Qui sont les agences de l'Etat ? Quelles conclusions formuler sur le recours à ces entités et sur leur insertion dans les politiques publiques ?
Commandé à l'IGF par le précédent gouvernement, le rapport porte sur "les entités qui, quoique distinctes de l'Etat, sont étroitement contrôlées et largement financées par lui". Fin 2010, quelque 1 244 agences étaient répertoriées.
Le concept d'"agences de l'Etat" ne relevant pas d'une catégorie juridique précise, la mission a retenu pour ses investigations toutes les entités exerçant une mission de service public non marchand qui sont contrôlées par l'Etat.

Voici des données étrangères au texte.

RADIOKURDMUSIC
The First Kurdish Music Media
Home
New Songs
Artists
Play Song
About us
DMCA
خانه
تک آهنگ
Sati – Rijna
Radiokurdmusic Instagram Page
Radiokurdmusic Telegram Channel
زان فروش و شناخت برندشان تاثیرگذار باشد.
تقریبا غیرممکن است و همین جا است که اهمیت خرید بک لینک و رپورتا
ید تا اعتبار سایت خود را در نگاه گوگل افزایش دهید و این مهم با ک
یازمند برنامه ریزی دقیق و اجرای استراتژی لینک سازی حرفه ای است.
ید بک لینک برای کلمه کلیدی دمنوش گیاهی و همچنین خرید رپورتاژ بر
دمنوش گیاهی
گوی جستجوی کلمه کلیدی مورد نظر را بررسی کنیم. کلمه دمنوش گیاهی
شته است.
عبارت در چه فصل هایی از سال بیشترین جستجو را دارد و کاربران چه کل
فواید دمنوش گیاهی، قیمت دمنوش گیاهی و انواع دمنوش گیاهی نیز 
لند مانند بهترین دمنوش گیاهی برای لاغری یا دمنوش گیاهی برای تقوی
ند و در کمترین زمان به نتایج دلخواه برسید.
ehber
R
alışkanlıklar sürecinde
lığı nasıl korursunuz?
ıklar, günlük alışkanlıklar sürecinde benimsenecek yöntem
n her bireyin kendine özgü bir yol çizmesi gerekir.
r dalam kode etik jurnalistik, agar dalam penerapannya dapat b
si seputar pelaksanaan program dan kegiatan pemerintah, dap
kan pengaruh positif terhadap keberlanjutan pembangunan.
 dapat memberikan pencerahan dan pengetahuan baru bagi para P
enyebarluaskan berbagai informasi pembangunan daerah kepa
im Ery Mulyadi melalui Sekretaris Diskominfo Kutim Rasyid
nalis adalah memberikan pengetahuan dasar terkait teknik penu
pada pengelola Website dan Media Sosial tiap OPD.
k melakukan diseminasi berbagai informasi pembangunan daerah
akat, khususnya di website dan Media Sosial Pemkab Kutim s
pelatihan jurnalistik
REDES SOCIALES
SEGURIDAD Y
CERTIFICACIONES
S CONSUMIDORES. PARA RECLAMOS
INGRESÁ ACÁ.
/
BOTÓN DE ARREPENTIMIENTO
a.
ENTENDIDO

Dotées d'une variété très large de statuts juridiques et administratifs, elles portent sur des sujets très divers. On trouve des agences dans le domaine de la santé, la Haute Autorité de santé (Has) par exemple, du développement durable comme le Conservatoire de l'espace littoral et des rivages lacustres (CELRCL), ou encore dans le secteur culturel comme le CNC (Centre national de la cinématographie).
Des moyens en progression
Pour les rapporteurs, il s'agit de mesurer aussi précisément que possible l'ampleur du recours aux "agences" et de s'interroger sur les conséquences pour les finances publiques. La création de telles agences engendre des coûts importants, alors qu’elle ne correspond pas toujours à une amélioration de la qualité du service public et se traduit dans certains cas par une moindre efficience de cette gestion déléguée par rapport à une gestion en direct par l’Etat.

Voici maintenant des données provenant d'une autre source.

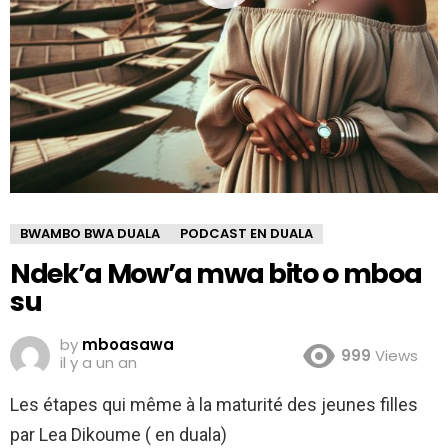
BWAMBO BWA DUALA
PODCAST EN DUALA
Ndek’a Mow’a mwa bito o mboa
su
by
mboasawa
999
Views
il y a un an
Les étapes qui même à la maturité des jeunes filles
par Lea Dikoume ( en duala)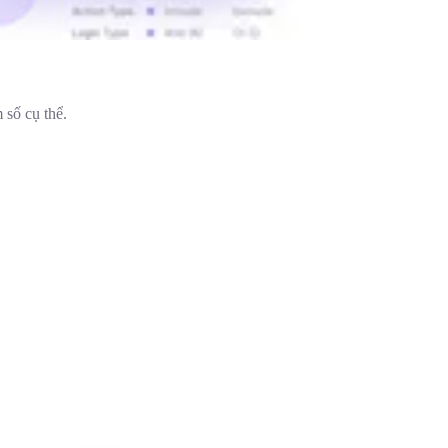
 số cụ thể.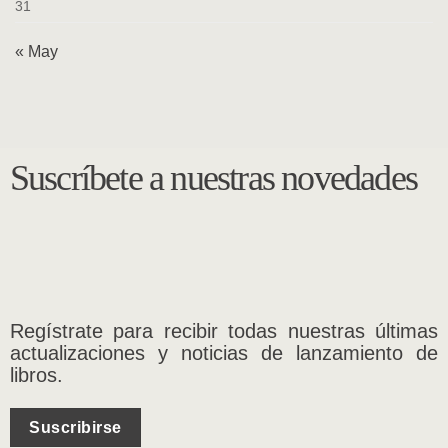
31
« May
Suscríbete a nuestras novedades
Regístrate para recibir todas nuestras últimas
actualizaciones y noticias de lanzamiento de
libros.
Suscribirse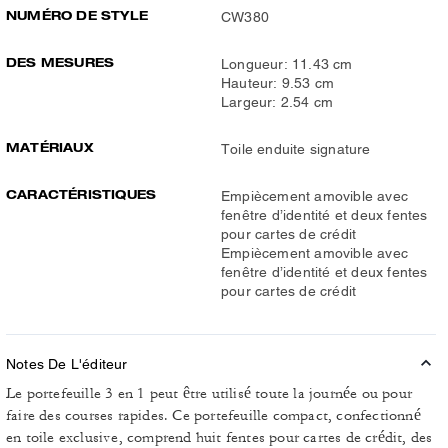
NUMÉRO DE STYLE
CW380
DES MESURES
Longueur: 11.43 cm
Hauteur: 9.53 cm
Largeur: 2.54 cm
MATÉRIAUX
Toile enduite signature
CARACTÉRISTIQUES
Empiècement amovible avec
fenêtre d’identité et deux fentes
pour cartes de crédit
Empiècement amovible avec
fenêtre d’identité et deux fentes
pour cartes de crédit
Notes De L'éditeur
Le portefeuille 3 en 1 peut être utilisé toute la journée ou pour
faire des courses rapides. Ce portefeuille compact, confectionné
en toile exclusive, comprend huit fentes pour cartes de crédit, des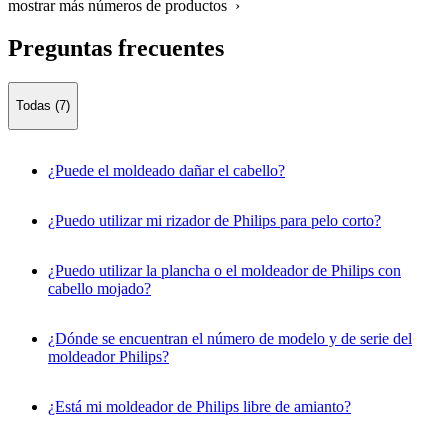
mostrar más números de productos ›
Preguntas frecuentes
Todas (7)
¿Puede el moldeado dañar el cabello?
¿Puedo utilizar mi rizador de Philips para pelo corto?
¿Puedo utilizar la plancha o el moldeador de Philips con
cabello mojado?
¿Dónde se encuentran el número de modelo y de serie del
moldeador Philips?
¿Está mi moldeador de Philips libre de amianto?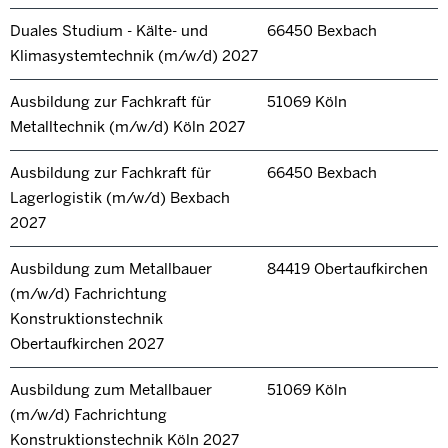
Duales Studium - Kälte- und
66450 Bexbach
Klimasystemtechnik (m/w/d) 2027
Ausbildung zur Fachkraft für
51069 Köln
Metalltechnik (m/w/d) Köln 2027
Ausbildung zur Fachkraft für
66450 Bexbach
Lagerlogistik (m/w/d) Bexbach
2027
Ausbildung zum Metallbauer
84419 Obertaufkirchen
(m/w/d) Fachrichtung
Konstruktionstechnik
Obertaufkirchen 2027
Ausbildung zum Metallbauer
51069 Köln
(m/w/d) Fachrichtung
Konstruktionstechnik Köln 2027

Le rapport établit ainsi que, sur un périmètre constant, les effectifs physiques des opérateurs ont crû de 6 % depuis 2007 tandis que ceux de l’Etat diminuaient de 6 %. Les moyens financiers – crédits budgétaires et taxes affectées – s’élèvent en 2012 à 50 milliards d’euros, en progression de 15 % depuis 2007. Les seules taxes affectées ont enregistré une progression de 4,5 % par an sur la période.

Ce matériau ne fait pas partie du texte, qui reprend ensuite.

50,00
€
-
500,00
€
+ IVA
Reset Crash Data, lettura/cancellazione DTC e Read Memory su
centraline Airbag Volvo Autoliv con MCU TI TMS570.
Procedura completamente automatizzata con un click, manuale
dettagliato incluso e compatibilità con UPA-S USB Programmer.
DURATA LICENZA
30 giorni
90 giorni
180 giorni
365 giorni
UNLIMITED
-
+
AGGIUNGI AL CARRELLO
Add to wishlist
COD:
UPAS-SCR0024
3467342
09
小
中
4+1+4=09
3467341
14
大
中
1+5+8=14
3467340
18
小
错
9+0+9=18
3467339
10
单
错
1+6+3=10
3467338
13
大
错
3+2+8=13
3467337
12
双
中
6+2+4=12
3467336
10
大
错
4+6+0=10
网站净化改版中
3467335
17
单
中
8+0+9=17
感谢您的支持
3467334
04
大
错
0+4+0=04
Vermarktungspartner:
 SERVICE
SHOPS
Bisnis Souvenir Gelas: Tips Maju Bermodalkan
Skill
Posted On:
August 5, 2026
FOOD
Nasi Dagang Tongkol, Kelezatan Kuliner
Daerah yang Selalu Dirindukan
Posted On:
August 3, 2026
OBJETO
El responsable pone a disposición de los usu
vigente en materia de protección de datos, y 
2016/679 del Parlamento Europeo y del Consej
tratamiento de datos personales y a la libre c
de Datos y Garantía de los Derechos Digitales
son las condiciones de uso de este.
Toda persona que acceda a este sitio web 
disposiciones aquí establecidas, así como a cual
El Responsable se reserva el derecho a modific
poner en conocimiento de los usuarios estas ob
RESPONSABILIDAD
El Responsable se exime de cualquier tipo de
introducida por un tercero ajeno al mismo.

Un encadrement financier et stratégique des agences est préconisé
Selon le rapport, la tutelle de l'Etat reste trop instrumentale et pas suffisamment stratégique.
Constatant que les agences sont devenues un enjeu déterminant de gestion et de finances publiques, le rapport formule 35 propositions que Pierre Moscovici et Jérôme Cahuzac ont accueillies avec intérêt.
Entre autres, les rapporteurs préconisent qu'à l'avenir la création de nouvelles entités soit davantage encadrée et rationalisée. Cinq principes doivent être respectés :
- l'efficience de l'action publique ;
- la spécialité de l'agence ;
- l'autonomie de sa gestion ;
- le contrôle effectif de la tutelle ;
- la cohérence juridique entre les missions et les statuts.
Ces propositions visent notamment à améliorer le contrôle de la gestion financière des agences.
Des premières mesures seront proposées dans le cadre des lois de finances de l'automne (projet de loi de programmation des finances publiques et projet de loi de finances).